BEGIN MATERIAL FOR THIS TASK
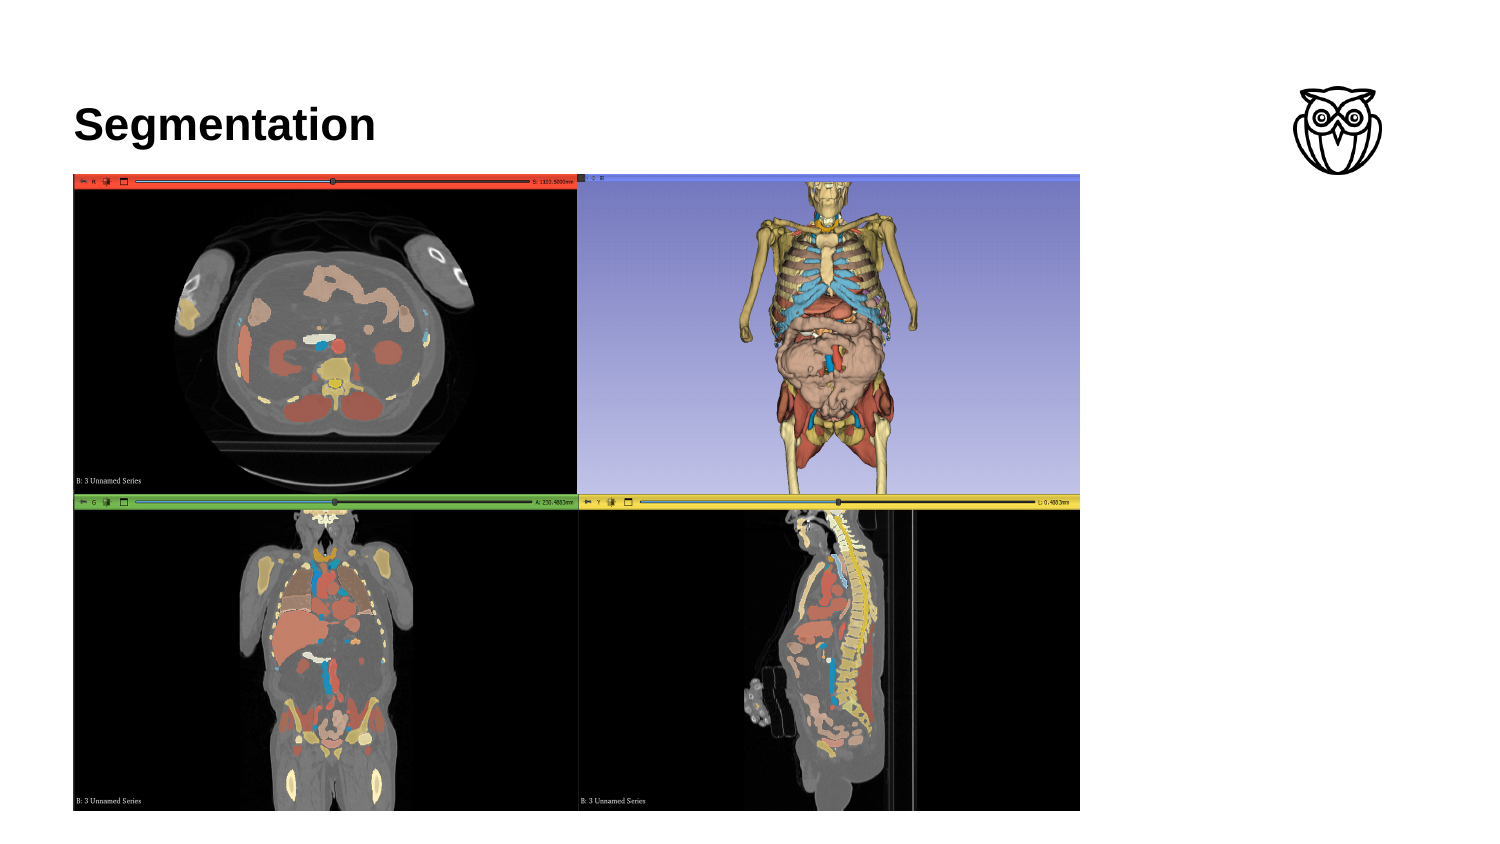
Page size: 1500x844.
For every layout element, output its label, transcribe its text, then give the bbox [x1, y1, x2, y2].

picture [73, 174, 1080, 812]
picture [1293, 86, 1382, 175]
title Segmentation [73, 75, 1245, 175]
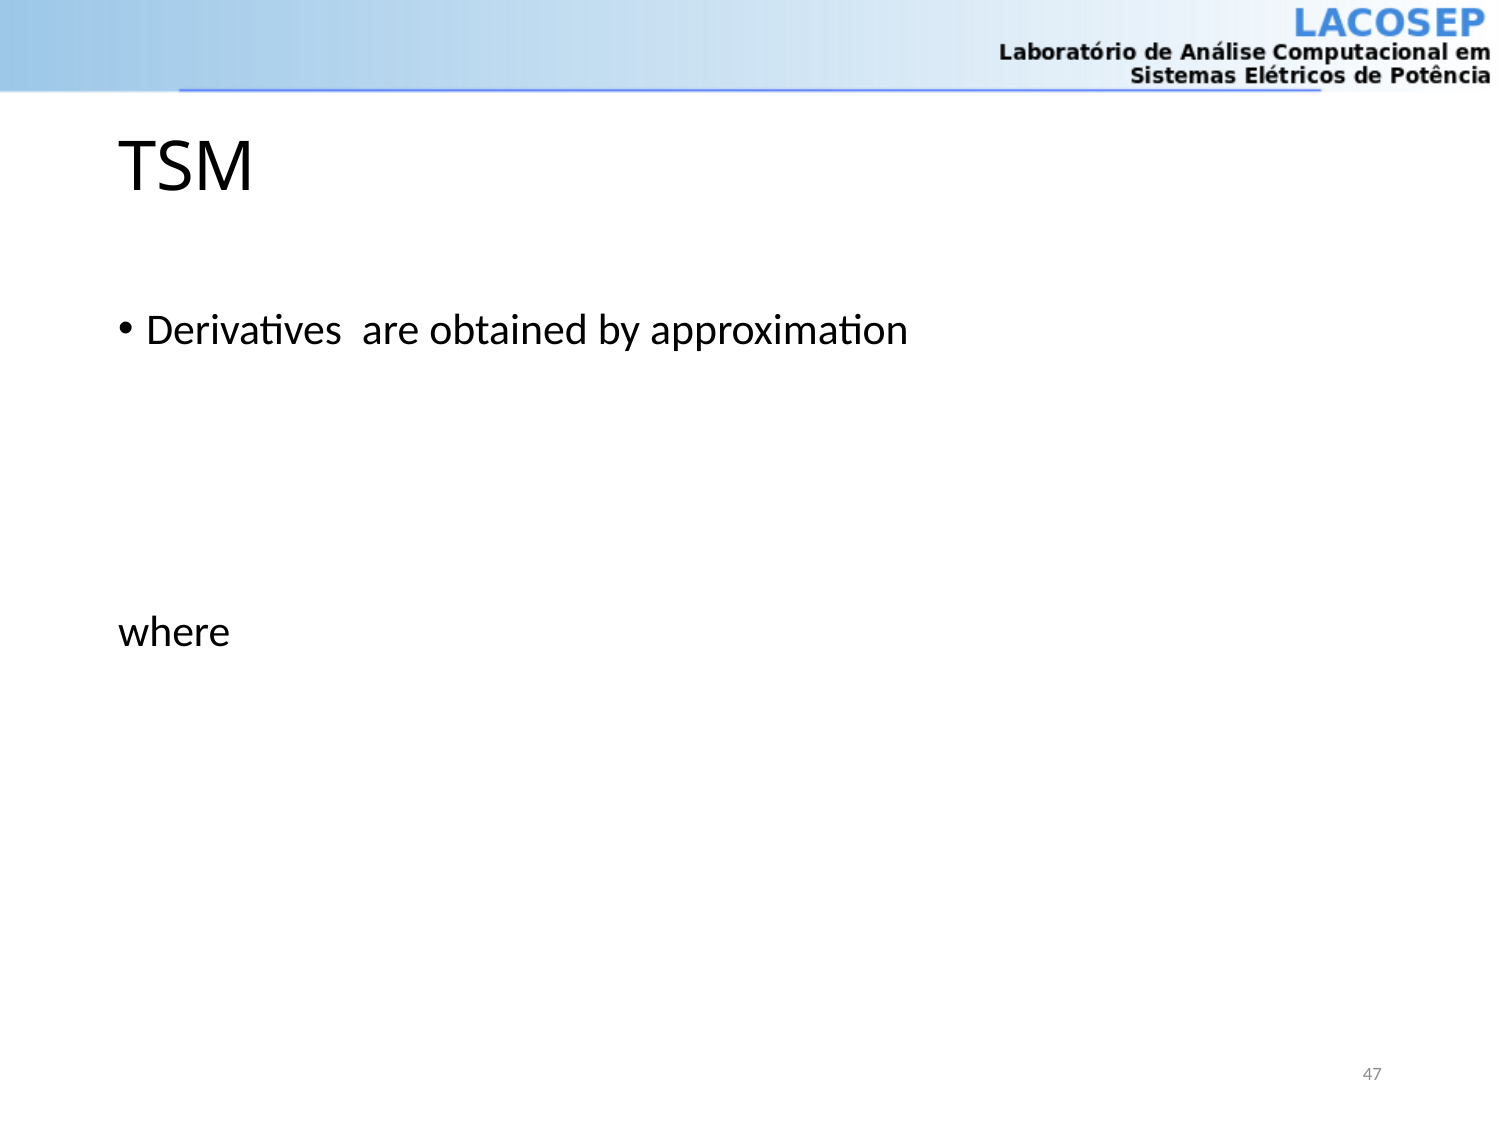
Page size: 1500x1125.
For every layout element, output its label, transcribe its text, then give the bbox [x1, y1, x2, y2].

slide_number 47 [1059, 1042, 1397, 1103]
title TSM [103, 59, 1397, 278]
picture [0, 0, 1500, 1125]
END MATERIAL FOR THIS TASK
PROBLEM STATEMENT >>
Retype the entries exactly, skipping every picture.

REPLY TO THE TASK >>
Page size: 1500x844.
For every layout element, output its label, transcribe its text, then give the bbox [x1, y1, x2, y2].

picture [73, 174, 1080, 812]
picture [1293, 86, 1382, 175]
title Segmentation [73, 75, 1245, 175]
Page size: 1500x1125.
For every layout element, output its label, transcribe its text, then give the bbox [x1, y1, x2, y2].

slide_number 47 [1059, 1042, 1397, 1103]
title TSM [103, 59, 1397, 278]
picture [0, 0, 1500, 1125]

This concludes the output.